Intermittent SLL connection errors

We’ve been using the Ruby xmlrpc library to communicate with InfusionSoft for many years now without a problem. Recently, we started receiving sporadic connection errors when communicating with InfusionSoft. The specific error is OpenSSL::SSL::SSLError: SSL_connect SYSCALL returned=5 errno=0 state=SSLv3 read server session ticket A.

Our code looks something like this:

xmlrpc = XMLRPC::Client.new3({
  'host' => api.host, 'path' => '/api/xmlrpc',
  'port' => api.port, 'use_ssl' => true
})
xmlrpc.call action, secret_key, *args

Ruby xmlrpc uses Net::HTTP to perform the request, and the error originates in the connect method.

Since nothing has changed on our end in terms of how we connect to InfusionSoft (either in credentials, code, or environment) this seems to be an issue in the InfusionSoft side of things. I did try changing some of the Net::HTTP options as per this StackOverflow question but that just produced a different error.

The odd thing is that the problem is intermittent. It isn’t happening every day, although it has happened more frequently through February 2018. Most of the time our code works as intended and the requests are successfully made.

Can anyone at InfusionSoft confirm this problem? If so, is there a resolution being worked on?

Doing some googling, people see that when the connection times out. Is that possibly going on?

Net::HTTP has some timeout handling code and should raise the error as such (I would expect). We handle timeouts gracefully in our own code, so I would lean toward something other than a timeout.

I was able to correlate one of the errors with the request that triggered it and the time between request start and the error being reported was 2 seconds, so not enough time for a timeout to be triggered.

We have our own timeouts on the API Gateway. On being a timeout on the initial connection which is short (2 sec) and one for the response back from out backend server (much longer). So maybe there is something similar in Net:HTTP, you might be seeing a timeout on establishing the initial connection to the API Gateway.

If this is a timeout, what would be the cause? High load on IFS servers? If so, are you able to see these connections being timed out on your end?

It would most likely be some sort of network issue between your app and the our API Gateway (Mashery), if that is indeed what is happening.

So is there a way to get an IFS developer to look into this issue? This issue is popping up not only during read-only operations but also when our users are trying to purchase things, so we’d really like for that stuff to happen when the user requests it.

As an aside, I really dislike the way there is no ticketing system for technical problems. Having a forum for technical support is by far the worst system I’ve seen from any service provider. (not blaming @bradb, just venting)

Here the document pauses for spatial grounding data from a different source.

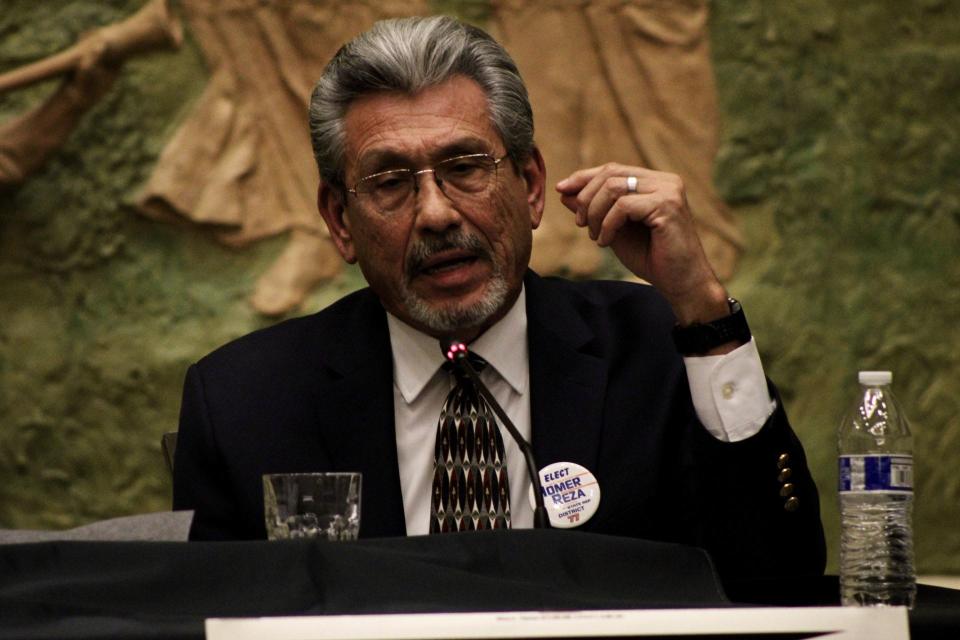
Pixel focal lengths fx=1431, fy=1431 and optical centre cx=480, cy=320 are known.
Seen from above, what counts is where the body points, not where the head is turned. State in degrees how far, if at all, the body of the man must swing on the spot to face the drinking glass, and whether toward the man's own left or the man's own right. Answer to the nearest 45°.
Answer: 0° — they already face it

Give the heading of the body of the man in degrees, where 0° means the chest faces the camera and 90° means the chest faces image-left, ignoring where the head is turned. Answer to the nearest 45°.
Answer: approximately 0°

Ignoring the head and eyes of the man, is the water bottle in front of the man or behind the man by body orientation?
in front

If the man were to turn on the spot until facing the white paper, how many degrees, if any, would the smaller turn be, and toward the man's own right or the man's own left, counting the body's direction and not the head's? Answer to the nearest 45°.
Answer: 0° — they already face it

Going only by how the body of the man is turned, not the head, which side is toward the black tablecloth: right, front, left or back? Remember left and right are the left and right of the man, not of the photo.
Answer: front
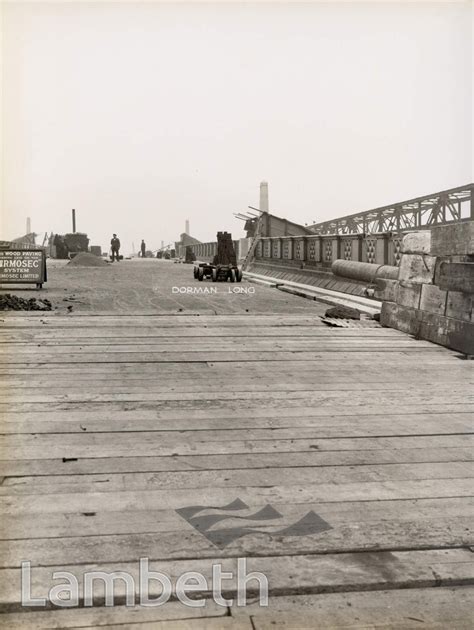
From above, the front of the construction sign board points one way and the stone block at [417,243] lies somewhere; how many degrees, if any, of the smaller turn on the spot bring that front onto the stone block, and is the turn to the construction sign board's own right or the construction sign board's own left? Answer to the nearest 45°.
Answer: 0° — it already faces it

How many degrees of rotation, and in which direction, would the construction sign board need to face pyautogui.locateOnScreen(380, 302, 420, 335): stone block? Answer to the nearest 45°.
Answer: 0° — it already faces it

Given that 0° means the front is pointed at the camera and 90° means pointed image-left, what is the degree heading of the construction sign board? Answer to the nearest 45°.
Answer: approximately 0°

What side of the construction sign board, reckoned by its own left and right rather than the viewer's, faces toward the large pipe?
left

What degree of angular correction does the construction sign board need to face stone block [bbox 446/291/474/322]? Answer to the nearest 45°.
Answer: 0° — it already faces it

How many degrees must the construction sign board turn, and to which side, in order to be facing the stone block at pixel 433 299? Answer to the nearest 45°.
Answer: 0° — it already faces it

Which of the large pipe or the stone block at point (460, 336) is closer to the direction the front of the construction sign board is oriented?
the stone block

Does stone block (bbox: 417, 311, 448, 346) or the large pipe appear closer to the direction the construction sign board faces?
the stone block

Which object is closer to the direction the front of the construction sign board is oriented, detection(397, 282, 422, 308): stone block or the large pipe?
the stone block
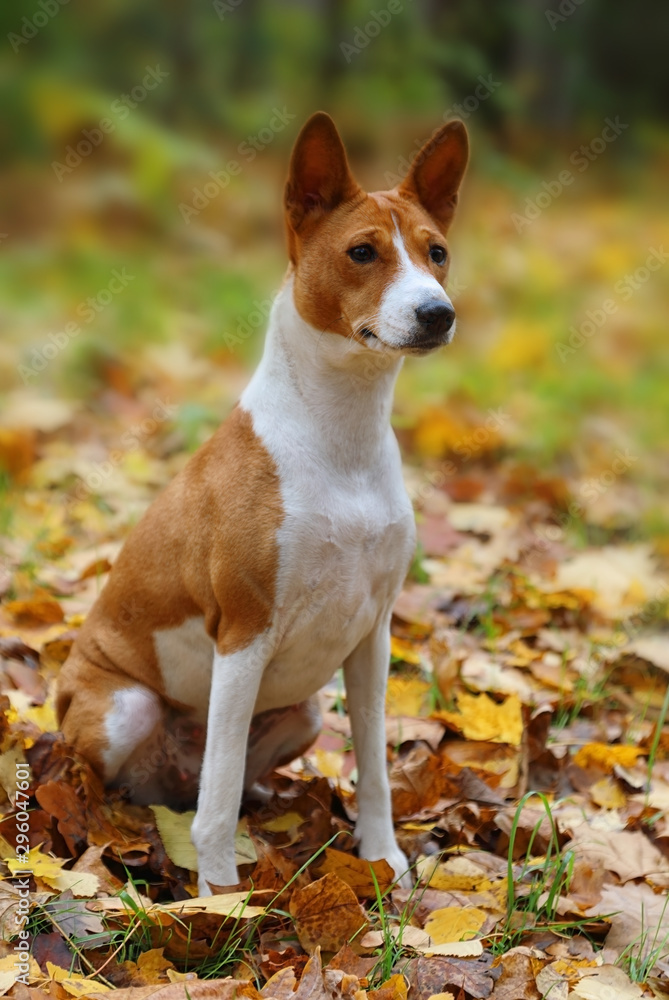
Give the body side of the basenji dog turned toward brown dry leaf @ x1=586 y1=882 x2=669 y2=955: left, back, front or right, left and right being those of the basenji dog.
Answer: front

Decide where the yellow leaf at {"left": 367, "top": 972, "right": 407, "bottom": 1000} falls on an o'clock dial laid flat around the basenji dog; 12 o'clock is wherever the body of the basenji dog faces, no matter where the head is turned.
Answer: The yellow leaf is roughly at 1 o'clock from the basenji dog.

The connection is failing between you and Mashey (which is AWS). Nothing we can do on our end to troubleshoot that. I would suggest testing the network connection to Mashery to see what you can find. Maybe a bad hop or something.

There is a ticketing system for API related issues. Get Support - Keap Developer Portal

Thanks for the link. Any time I do a support chat they always tell me to ask in the developer forum which is why I was unaware of the ability to create tickets.

I guess I’ll do some more digging.

Yeah the normal support doesn’t handle API stuff. The API ticketing system though is handled by advanced reps familiar with the API. Also if you continue to see this, I can possibly open a ticket with Mashery, but it won’t go far without details like trace routes and stuff. So if you can collect that stuff I can see Mashey can take a look at it.

Good to know about the API ticketing system.

I’ll dig into this more when I have the time and see if I can reproduce the error reliably. If I can I’ll submit a ticket with more information. Thanks again!

@Steve_Iannopollo - Did you ever find a solution for this? We’re seeing the same issue with our Ruby implementation. If you have any insight that can set me down the right course it would be hugely appreciated.

@Joe_Peduto I just started handling these like timeout errors (rescue and retry a few times) and that seems to have cleared up the issue. Here is what my code looks like while calling IFS using the xmlrpc/client library:

def call(*args)
  result, retries = nil, 0
  begin
    silence_stream(STDERR) do
      result = xmlrpc.call *args
    end
  rescue OpenSSL::SSL::SSLError => e
    # According to IFS devs this is a timeout in the SSL handshake between us and them
    # So we should be able to retry this without ill effects
    if e.message =~ /SSL_connect SYSCALL/
      retries += 1
      if retries > 3
        log "*** INFUSION SSL ERROR: Handshake timeout (max retries reached) *** #{e.message}"
        raise e
      else
        log "*** INFUSION SSL ERROR: Handshake timeout (retry #{retries} of 3) *** #{e.message}"
        retry
      end
    else
      raise e
    end
  end
  
  result
end

10-4 @Steve_Iannopollo Thanks much. We’ll work towards the same.